As meninas brincavam com bonecas, brincavam de casinha, levavam a Barbie em seu carro Barbie; Eu voei com os X-Men no meu modelo Blackbird no meu quarto. Barbie é conhecida por suas proporções irrealistas, desde sua cintura fina até seus pés perfeitamente moldados para caber em um par de salto alto. (“Você tem feito as mulheres se sentirem mal consigo mesmas desde que foi inventado”, cospe uma jovem no sucesso de bilheteria da boneca de Greta Gerwig.) Mas os X-Men que discuti obsessivamente com meus amigos na escola - eles tinham cuidadosamente figuras esculpidas também. Não eram apenas os superpoderes deles que eu queria – eu queria ter a mesma construção. Todos os X-Men eram fortes, seus músculos gravados do deltóide ao abdômen e ao quadríceps. Até as mulheres tinham o mesmo físico: músculos sobre músculos em uniformes de spandex. É assim que pensamos que os super-heróis deveriam ser. Wolverine tinha abdominais como os nós dos dedos. Seus peitorais eram pedras. Seus bíceps eram pedras. Eu poderia usar a mesma máscara amarela e marrom, mas nunca me pareceria realmente com ele – não tão magro quanto era.

Cada vez que meus pais me levavam à loja, nosso Walmart local, eu implorava que me comprassem mais um boneco de ação.

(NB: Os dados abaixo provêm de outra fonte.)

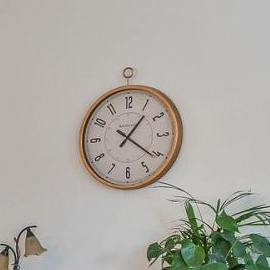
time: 1:21
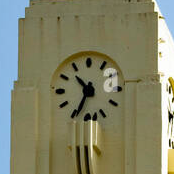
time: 10:34
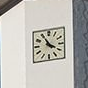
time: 3:54
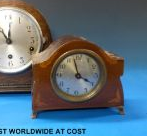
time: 3:57
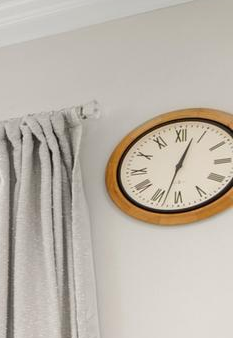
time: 12:32
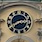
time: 2:40
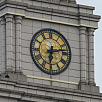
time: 6:12
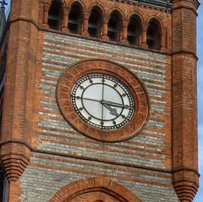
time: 4:15
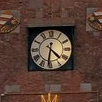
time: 4:31
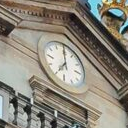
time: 7:00
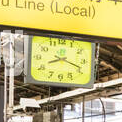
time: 8:18
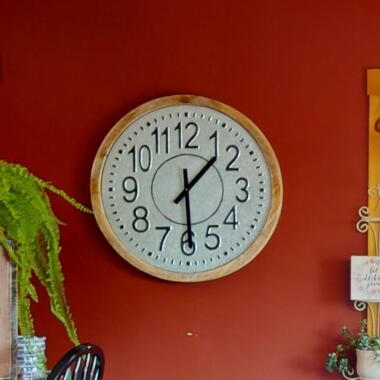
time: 1:29
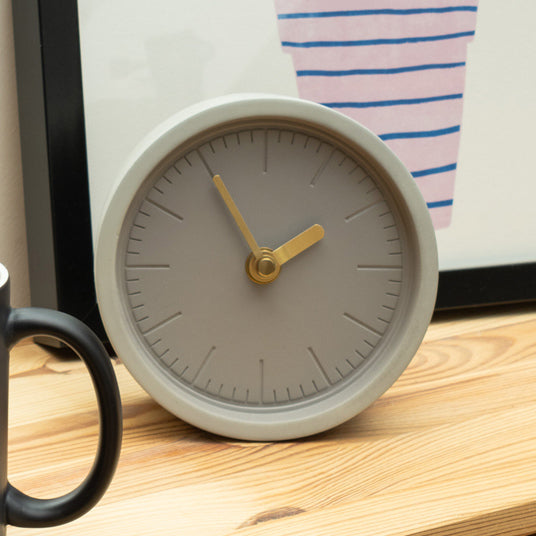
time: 1:54
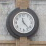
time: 11:22
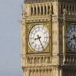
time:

Eles evitavam a seção de brinquedos, mas de alguma forma acabávamos lá. Acho que estava viciado – colecionando mais personagens, mais corpos – viciado na expectativa ao ler a descrição no verso da embalagem ou na satisfação ao rasgar a cobertura plástica. Mas acho que estava mais viciado em contar histórias, em criar mundos, histórias de fundo, enredos e ações.

Esta foi uma experiência por excelência de se tornar criativo, de ser outra pessoa, de criar histórias. Quando não estou assistindo às séries ou lendo meus quadrinhos da Marvel, monto meus próprios episódios, assumindo as vozes dos heróis, seus comportamentos, suas atitudes, seus superpoderes.

As figuras de ação eram recriações tridimensionais do desenho animado ou dos quadrinhos. Era como se os personagens estivessem realmente ali comigo, no meu mundo. Eu enfrentaria o Homem-Aranha contra o Incrível Hulk, gritando, Hulk esmaga! Bam! Ka-pow! Que pena! na minha melhor voz onomatopaica e jogando o Aranha para o outro lado da sala. Durante um intervalo, eu corria para comer um sanduíche de manteiga de amendoim com um copo grande de leite. Eu o colocaria no meu quarto e ofereceria uma mordida para o Hulk. Fingíamos, e então ele dizia: Beber leite fortalece os ossos, torna o Hulk forte. Seja forte como o Hulk. Então, eu sempre bebia meu leite, esperando que ele transformasse meus braços de espaguete nos bíceps gigantes e protuberantes da estatueta do Incrível Hulk. Muitas vezes me comparei a esses super-heróis – sentindo seus músculos plásticos com os dedos, traçando as estrias, a definição – e depois fazendo a mesma coisa no meu corpo: meu peito côncavo, minhas costelas que pensei serem oblíquas, minha clavícula em forma de régua. , do jeito que minhas pernas eram lápis e meus braços eram chumbo. E eu me olhava no espelho, me flexionando, desejando ser um deles.